Writing 101: Serial of losses, Part I – Child’s Play

“Write about a loss: something (or someone) that was part of your life, and isn’t any more.”

This challenge had me stumped for a while. My first thought was to take my readers down the morbid path of all my dear loved ones that are with me no more. However, fortunately for you I read on:

“This doesn’t need to be a depressing exercise; you can write about that time you lost the three-legged race at a picnic. What’s important is reflecting on this experience and what it meant for you — how it felt, why it happened, and what changed because of it.”

Well, I don’t think I ever played three-legged races, so I had to think some more. In the end I came up with an idea which I hope you will enjoy reading. I will tell you about hobbies or interests, or perhaps I should say persuits, that I used to enjoy and that are no longer a part of my life.
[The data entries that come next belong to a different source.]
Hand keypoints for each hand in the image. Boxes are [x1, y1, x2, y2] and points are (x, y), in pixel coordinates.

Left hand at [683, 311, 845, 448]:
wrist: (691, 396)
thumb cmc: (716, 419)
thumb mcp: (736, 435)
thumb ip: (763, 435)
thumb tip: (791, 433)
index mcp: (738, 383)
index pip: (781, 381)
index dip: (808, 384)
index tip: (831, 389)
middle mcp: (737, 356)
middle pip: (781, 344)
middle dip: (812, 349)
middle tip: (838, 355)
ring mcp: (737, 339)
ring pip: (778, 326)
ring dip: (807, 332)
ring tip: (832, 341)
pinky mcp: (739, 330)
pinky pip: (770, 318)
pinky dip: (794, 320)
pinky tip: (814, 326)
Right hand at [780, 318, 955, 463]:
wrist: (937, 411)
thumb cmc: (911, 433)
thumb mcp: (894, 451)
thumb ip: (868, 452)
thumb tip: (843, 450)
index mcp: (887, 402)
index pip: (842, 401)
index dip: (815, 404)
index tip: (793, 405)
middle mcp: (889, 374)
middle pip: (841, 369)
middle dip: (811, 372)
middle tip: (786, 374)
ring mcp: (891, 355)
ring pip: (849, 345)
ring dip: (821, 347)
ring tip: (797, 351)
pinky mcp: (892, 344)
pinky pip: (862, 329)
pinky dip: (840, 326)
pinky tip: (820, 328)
I will create a serial as requested, and hope it’s not a killer!

“When I was a child, I used to speak like a child, think like a child, reason like a child; when I became a man, I did away with childish things”
1 Corinthians 13:11

I remember very well the games I played in my childhood and the people I played with. It has always felt as though my childhood lasted forever, or more literally a greater proportion of my life than it actually did. It feels like there was this great big chunk of life that was my childhood, followed by ever decreasing-sized chunks that are the following decades. My childhood took ages and ages to unfold. My twenties took a long time. My thirties – well, by then acceleration had set in. 40s are zooming by.

When I was pre-10 I played a lot of imagination games. Many of then involved myself and one toy. Everything else in my imaginary world was invisible to all but me. One of my toys was an old-fashioned hobby horse called Clip, whom I helped create when I was eight. Clip was made from a wooden pole, a stuffed pillowcase cut out and sewn like a horse’s head, with red and white wool sewn on for her mane. One time I was a messenger from days of yore, who had to deliver an urgent message to a kingdom far away. I galloped Clip across continents, riding hard all the way. Poor Clip’s energy would flag, but I would beat her into galloping as fast as ever. (Cruel, but what can I say? Needs must!)

It would never do not to mention my panda, Mer. I was given Mer for my birthday when I was four, and he went with me everywhere. He joined in all my games, and would play any part I demanded. He was a dog (black and white border collie, of course), a cart horse, a child – really, his character portrayals knew no bounds, except he was never a panda.

Sometime between 8 and 11, I played with plasticine a lot. I wasn’t into making models like I see a lot of kids doing these days. I used it to create characters. I would invent a game and keep it going for ages. I remember a game about a ranch in the US. There was a nuclear family consisting of mum, dad and two boys who started at 12 and 14. They lived on a horse ranch, and everyone had their own horse to ride. There was a stud stallion with a little herd of brood mares. This no doubt stole heavily from Mary O’Hara’s Flicka books. There was also a touch of Elyne Mitchell’s Silver Brumby in there.

The wonderful thing about plasticine was that I could decide a year had passed, and everything could grow. The boys were a year older, so they got stretched longer and thinner. Foals grew up into yearlings, which involved more stretching. Yearlings grew into two-year-olds, which in my mind were the same size and shape as an adult horse. This was too bulky a shape and size to stretch yearlings into, bearing in mind they had already suffered the rack once. It was time to screw up the yearlings into a ball, add more plasticine and build again from scratch. Of course, any patterns or identifying marks had to be replicated.

A simpler model of this type of play was to use my plastic animals. Many of them were made by Britains in Britain, and as such were more realistic and durable than those that were mass-produced in Hong Kong (these days it would be China). Every time I had some spare cash saved up I would walk the half mile to the toy shop, where I would spend a bit of time browsing round the whole shop before settling in to peruse the under counter Britains toys for ages in great detail. The owner of the shop was a lovely man, and he knew me as a regular. He used to very occasionally throw in an extra animal for free.

I spent hours, days and even weeks playing these types of game. Whole stories would be created, and everyone had their own character. The plasticine and the plastic ensemble gave me so much entertainment.

Then one day I sat down to play, and it was all over. I wanted to enjoy my play as I had always done before. I tried to get into it and regain the satisfaction and interest that the games had given me. However, it was impossible. The game was boring! I remember it clearly. The magic had vanished. I put them away and never played like that again.

I think I mourned the loss. I had lost a great source of pleasure. There was no obvious reason for the change, but I simply couldn’t engage anymore. Maybe it was some kind of shift in my mindset brought on by increasing maturity. Maybe this was what it meant to stop being a mere child. I was entering the beginnings of adolescence, and I had to find other interests to fill the gap. I did, but that is for another day.